---------- DATASET EXTRACT

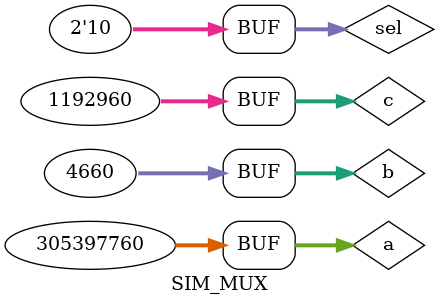
<source format=v>
`timescale 1ns / 1ps


module SIM_MUX();
    reg [31:0] a, b, c;
    reg [1:0] sel;
    wire [31:0] out;
    Mux3 mux(a, b, c, sel, out);
    initial begin
        #10 begin
            a = 32'h1234_0000;
            b = 32'h0000_1234;
            c = 32'h0012_3400;
            sel = 2'b00;
        end
        #10 begin
            sel = 2'b01;
        end
        #10 begin
            sel = 2'b10;
        end
    end
endmodule

</source>
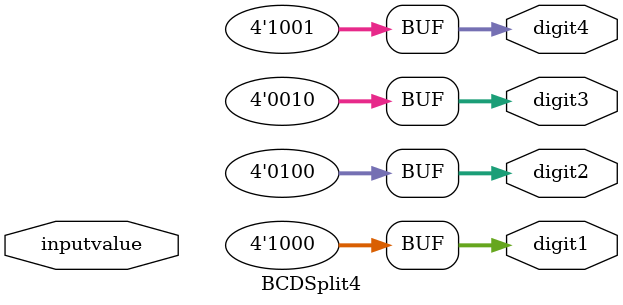
<source format=v>
module BCDSplit4(
    input [13:0] inputvalue,
    output [3:0] digit1,
    output [3:0] digit2,
    output [3:0] digit3,
    output [3:0] digit4
    );
    
    assign digit1 = 4'b1000; // inputvalue%10;
    assign digit2 = 4'b0100; // (inputvalue/10)%10;
    assign digit3 = 4'b0010; // (inputvalue/100)%10;
    assign digit4 = 4'b1001; // (inputvalue/1000)%10;
    
endmodule

</source>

--------------------

Reproduce every line above word for word; no images.

<source format=v>
`timescale 1ns / 1ps


module SIM_MUX();
    reg [31:0] a, b, c;
    reg [1:0] sel;
    wire [31:0] out;
    Mux3 mux(a, b, c, sel, out);
    initial begin
        #10 begin
            a = 32'h1234_0000;
            b = 32'h0000_1234;
            c = 32'h0012_3400;
            sel = 2'b00;
        end
        #10 begin
            sel = 2'b01;
        end
        #10 begin
            sel = 2'b10;
        end
    end
endmodule

</source>
<source format=v>
module BCDSplit4(
    input [13:0] inputvalue,
    output [3:0] digit1,
    output [3:0] digit2,
    output [3:0] digit3,
    output [3:0] digit4
    );
    
    assign digit1 = 4'b1000; // inputvalue%10;
    assign digit2 = 4'b0100; // (inputvalue/10)%10;
    assign digit3 = 4'b0010; // (inputvalue/100)%10;
    assign digit4 = 4'b1001; // (inputvalue/1000)%10;
    
endmodule

</source>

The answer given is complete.